I am not the first blogger to note that search terms are fascinating. On her blog, Elke Stangl has an entire series of interesting posts on search term, spam and error message ‘poetry’. Here is an interesting entry in her oeuvre:

spam poets
write weird things for search terms
crowdsourcing next level
work hard play hard
post modern art
narrating events

text editor blank sheet paper
gay steampunk costumes
a theory about nostalgia
theory of poetry satire
to flush the toilet

how do an gyroscope work? magic?
spinning top with helium balloon
gyroscope not falling over
patent perpetuum mobile
controlling the elements
cliche physics problems
gyroscopes are magic

zen engineering
subversive element
42 divided by 3
retro geek

how to combine theory with practice in physics
microwave oven radiation wavelength holes
40 below summer fire at zero gravity
can mice get into microwave oven
dead mice in the microwave
microwave oven theory
physics isn’t intuitive
pseudoscience

Our fascinated engagement with search terms is triggered by a variety of factors.

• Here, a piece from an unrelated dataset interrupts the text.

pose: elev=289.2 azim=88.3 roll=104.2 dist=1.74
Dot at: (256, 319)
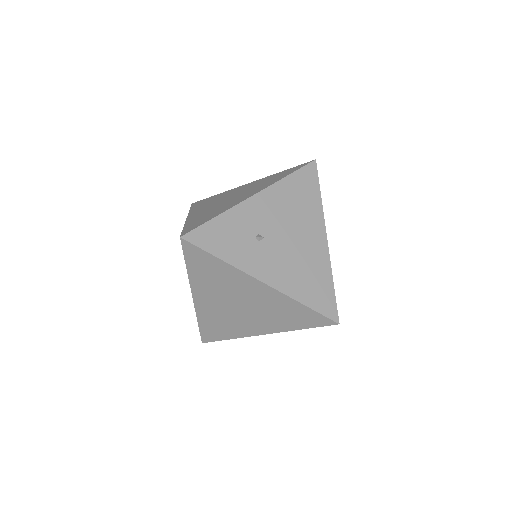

Sometimes it is just the  fractured syntax, an inevitable byproduct of the urge to be efficient in the framing of the search; sometimes it is the giggle-inducing revelation that your blog contains material that brings porn-seekers to it, which also serves as a reminder of how parental and governmental confidence in porn filters is misplaced; sometimes it is the glimpse provided of the anxious student–whether high-school or college–seeking online help with a writing assignment;  sometimes the idiosyncratic connections made visible–as in the ‘nietzsche walter white’ exhibit above.

Most of all though, search terms are a glimpse of the hive mind of the ‘Net: a peek at the bubbling activity of the teeming millions that interact with it on a daily basis, seeking entertainment, amusement, edification, gratification, employment.  They make visible the anxiety of the questions that torment some and the curiosity–sometimes prurient, sometimes not–that drives others; they remind us of the many different functions that this gigantic interconnected network of networks and protocols plays in our lives, of the indispensability it has acquired.

They reassure us too, that perhaps even something quite as humble as a search term that we type into a search engine may amuse and edify someone, someday.